In conclusion, this study sheds light on the intricate interplay between CSF metabolites and GBM, offering novel perspectives on disease mechanisms and potential treatment avenues. By elucidating the role of CSF metabolites in GBM pathogenesis, this research contributes to the advancement of diagnostic capabilities and targeted therapeutic interventions for this aggressive brain tumor. Further exploration of these findings may lead to improved management strategies and better outcomes for patients with GBM.
多形性胶质母细胞瘤(GBM)是一种高度侵袭性的原发性恶性脑肿瘤,其特征为快速进展、预后不良和高死亡率。了解脑脊液(CSF)代谢物与 GBM 之间的关系对于鉴定潜在的生物标志物和参与这种毁灭性疾病发病机制的途径至关重要。

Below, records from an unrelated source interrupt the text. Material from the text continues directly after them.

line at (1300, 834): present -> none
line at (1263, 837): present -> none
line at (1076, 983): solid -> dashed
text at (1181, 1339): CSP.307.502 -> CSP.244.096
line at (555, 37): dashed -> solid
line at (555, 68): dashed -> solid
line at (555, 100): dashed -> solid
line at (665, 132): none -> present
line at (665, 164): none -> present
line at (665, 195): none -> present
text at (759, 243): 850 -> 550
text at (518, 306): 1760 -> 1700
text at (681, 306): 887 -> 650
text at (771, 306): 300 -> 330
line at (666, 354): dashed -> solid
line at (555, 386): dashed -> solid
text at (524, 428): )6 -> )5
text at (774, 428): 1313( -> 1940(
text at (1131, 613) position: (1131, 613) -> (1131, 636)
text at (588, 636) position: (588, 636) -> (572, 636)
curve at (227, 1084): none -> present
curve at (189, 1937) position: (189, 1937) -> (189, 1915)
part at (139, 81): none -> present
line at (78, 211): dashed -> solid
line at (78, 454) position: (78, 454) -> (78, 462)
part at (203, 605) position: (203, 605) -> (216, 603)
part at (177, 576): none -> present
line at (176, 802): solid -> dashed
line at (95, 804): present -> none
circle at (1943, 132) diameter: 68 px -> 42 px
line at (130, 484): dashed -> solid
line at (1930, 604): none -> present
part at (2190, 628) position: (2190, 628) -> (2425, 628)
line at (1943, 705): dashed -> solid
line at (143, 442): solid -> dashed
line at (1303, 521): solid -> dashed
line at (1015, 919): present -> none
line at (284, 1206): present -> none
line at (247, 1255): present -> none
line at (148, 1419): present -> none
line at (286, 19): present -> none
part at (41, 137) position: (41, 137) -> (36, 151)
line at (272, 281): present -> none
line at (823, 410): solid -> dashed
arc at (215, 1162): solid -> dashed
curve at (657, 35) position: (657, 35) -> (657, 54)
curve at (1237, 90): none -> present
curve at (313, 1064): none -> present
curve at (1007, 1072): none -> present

在这项研究中,我们采用孟德尔随机化(MR)分析来研究 338 种 CSF 代谢物与 GBM 之间的因果关系。代谢物的数据来自基于 291 个人的全基因组关联研究汇总数据集,而 GBM 数据源自包含 91 例病例和 174006 例欧洲裔对照的芬兰遗传(FinnGen)研究。我们采用逆方差加权法来估计因果效应。此外,我们还使用 MR-Egger 回归、加权中位数、简单模式和加权模式方法对 CSF 代谢物与 GBM 之间的因果关系进行了综合评估。同时,还进行了异质性和多效性检验。
通过 MR 分析,我们共鉴定出 12 种具有因果关系的代谢物和 2 种代谢物具有未知化学性质与 GBM 相关。1-棕榈酰-2-硬脂酰基-gpc(16:0/18:0)、7α-羟基-3-氧代-4-胆甾烯酸、α-生育酚、二十二烷酰基神经鞘氨醇(d18:1/22:0)、半胱氨酰甘氨酸、马来酸、尿嘧啶、缬氨酸、X-12,101、X-12,104 和丁酸盐(4:0)与 GBM 风险增加相关。N1-甲基肌苷、水苏碱和琥珀酰肉碱(c4-dc)与 GBM 风险降低相关。
总之,本研究揭示了 CSF 代谢物与 GBM 之间复杂的相互作用,为疾病机制和潜在治疗途径提供了新的视角。通过阐明 CSF 代谢物在 GBM 发病机制中的作用,本研究为这种侵袭性脑肿瘤的诊断能力和靶向治疗干预提供了新的思路。进一步探索这些发现可能会为胶质母细胞瘤患者带来更好的管理策略和更好的预后。